Kommuner Clustering - Mikkel Bøhnke

Interactive map

Hover a municipality to see its name, cluster, and the six feature values that drove the classification. The radar chart below the map shows each cluster's socioeconomic profile relative to the others.

What it does

This project applies unsupervised machine learning to official Danish register data to answer a question that is simple to ask but hard to answer by inspection: which of Denmark's 98 municipalities are structurally similar to each other, and what separates the groups?

The pipeline fetches six socioeconomic indicators for every municipality from the Statistics Denmark StatBank API, scales and clusters them using K-means (k=5, validated by silhouette analysis), and generates a self-contained interactive choropleth. The map is rebuilt quarterly by a GitHub Actions workflow as DST publishes new data.

Data and features

All data comes from the Statistics Denmark StatBank API, which provides free programmatic access to Danish official statistics under a CC 4.0 BY licence. Six features were selected to capture distinct socioeconomic dimensions without introducing collinear variables.

Feature	DST table	What it captures
Elderly share (65+)	`FOLK1A`	Demographic ageing pressure on municipal services
Youth share (0–17)	`FOLK1A`	Demand for schools and childcare
Unemployment rate	`AUP01`	Labour market health
Median disposable income	`INDKP101`	Household prosperity
Higher education share	`HFUDD11`	Human capital concentration
Social housing share	`BOL101`	Housing structure and affordability pressure

Method

Missing values - which arise when DST suppresses counts for small municipalities - are imputed using column medians before scaling. All six features are then standardised with StandardScaler so that no single variable dominates by magnitude. The cluster count k=5 was selected by combining the elbow method on inertia with silhouette score maximisation across k=2 through k=10.

K-means (n_init=20, random_state=42) was run alongside agglomerative hierarchical clustering with Ward linkage as an independent cross-check. The two methods' label agreement is quantified with the Adjusted Rand Index.
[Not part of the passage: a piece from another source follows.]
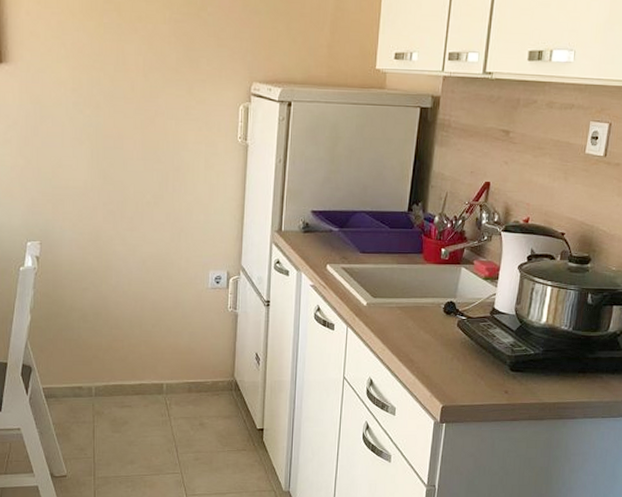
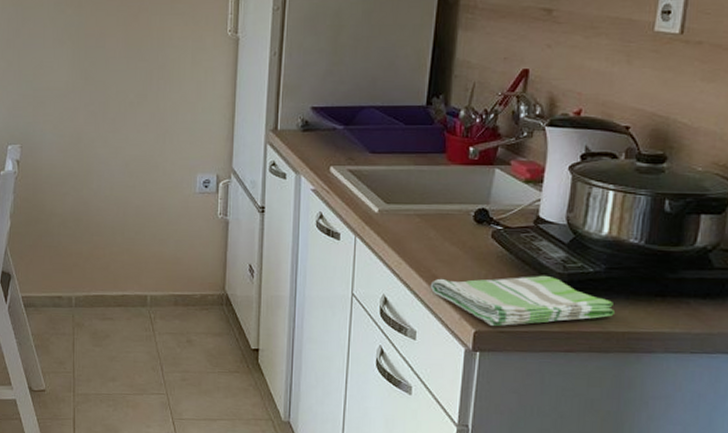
dish towel: none [407,357,548,402] -> present [430,275,614,327]

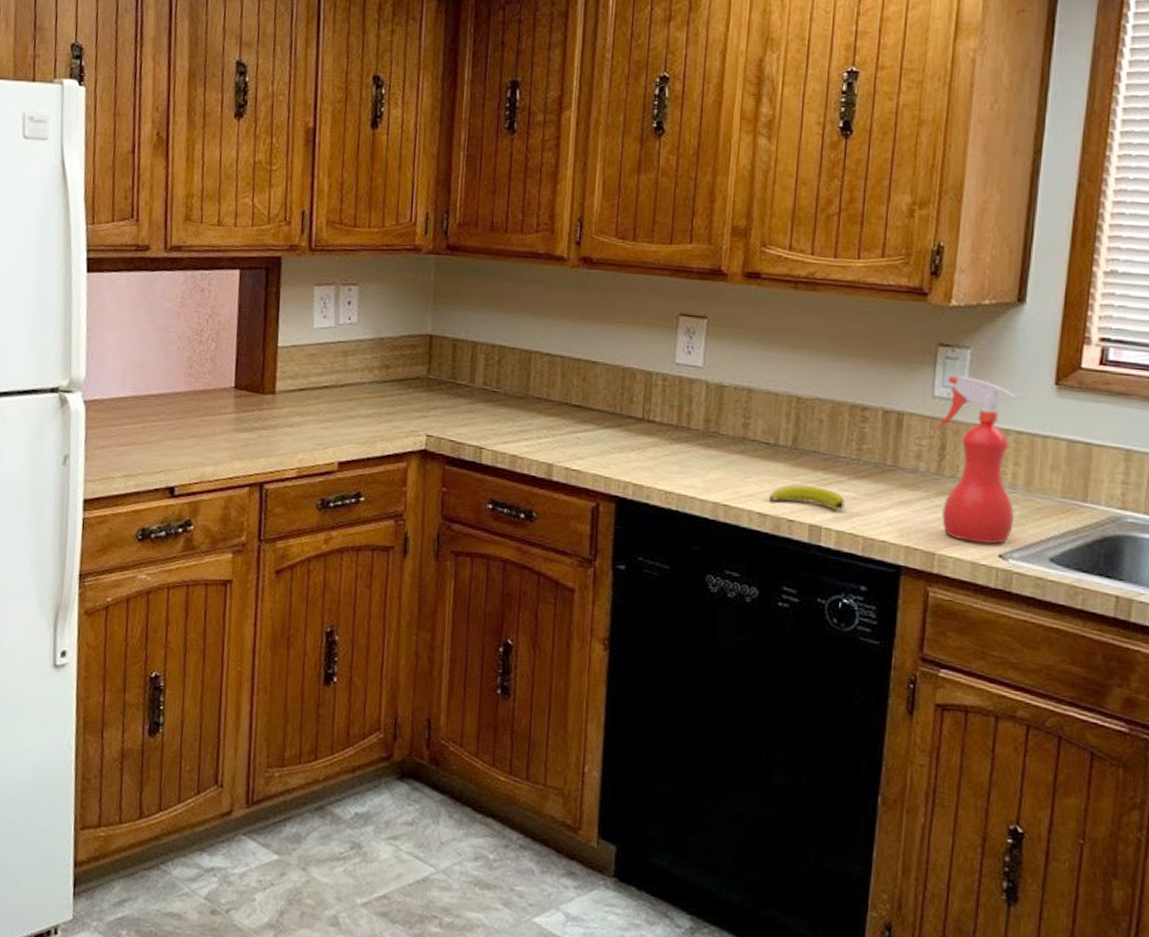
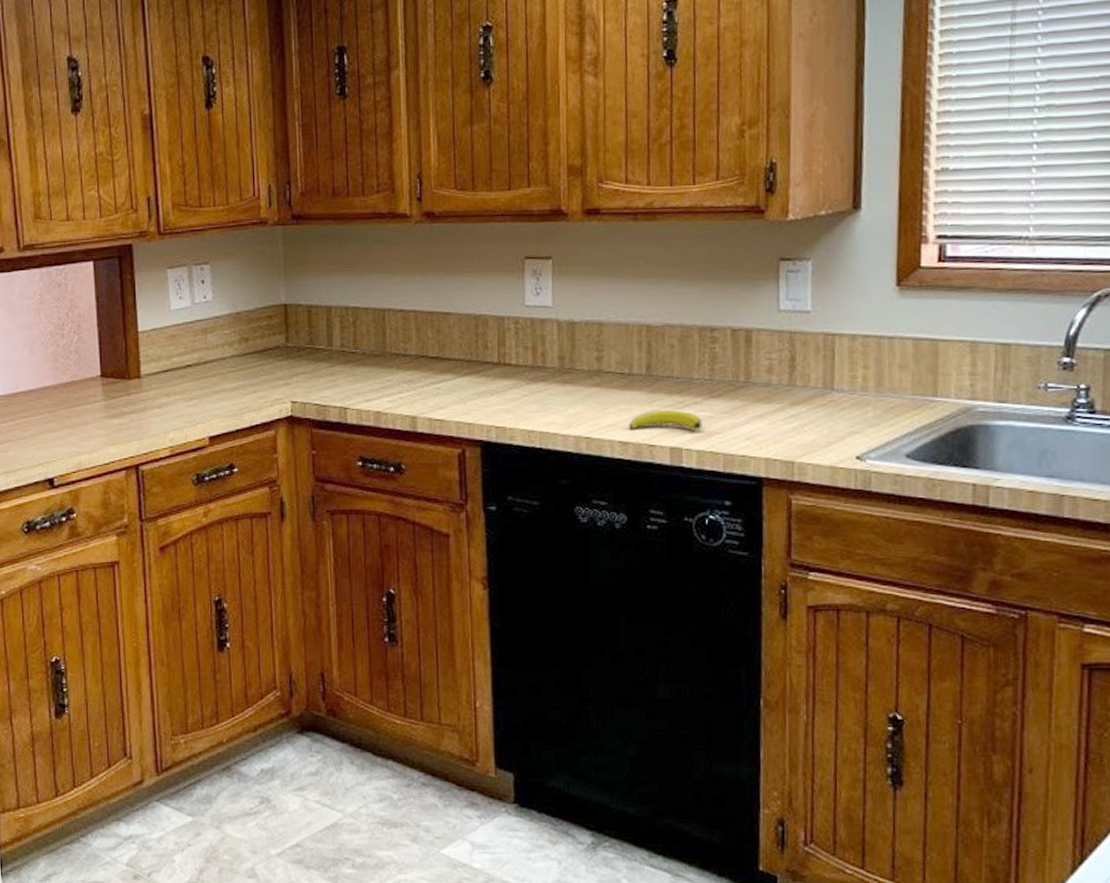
spray bottle: present [935,375,1025,544] -> none [783,287,868,447]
On the real data, ARI above 0.85 means the cluster structure is genuine and not an artefact of the K-means initialisation.

Deployment

The analysis runs as a GitHub Actions workflow on a quarterly schedule. The pipeline fetches fresh data from the DST API, runs the full clustering, writes outputs/map.html as a self-contained Plotly HTML file, and commits it back to the repository. GitHub Pages then serves the file with no build step or server required.
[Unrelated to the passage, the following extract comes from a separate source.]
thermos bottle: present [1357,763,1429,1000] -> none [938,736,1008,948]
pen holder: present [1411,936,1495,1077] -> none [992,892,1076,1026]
Total cost: zero. Statistics Denmark's API is free and CC-licensed. GitHub Actions free minutes cover the quarterly run with ease. GitHub Pages serves the static output at no charge.

What I learned

The most interesting methodological question was feature selection. Several plausible variables - population density, net migration, tax base per capita - are correlated with the six chosen features. Including them would not have improved the clustering; it would have introduced collinearity that inflates the apparent importance of the correlated dimension. Deciding what to leave out turned out to be more consequential than what to include.

On the production side, the DST API occasionally returns suppressed values (marked as missing) for small municipalities with populations under roughly 5,000. Writing a robust imputation step before scaling was essential - a naive approach would have crashed or produced distorted clusters for islands like Samsø, Ærø, and Læsø. The defensive design is documented in the code so it is immediately visible during a code review.

The output format - a single self-contained HTML file served via GitHub Pages - reflects a deliberate choice about what "deployed" means for a portfolio project. It is live, shareable, and inspectable by anyone with a link, without requiring a server, a database, or an active process.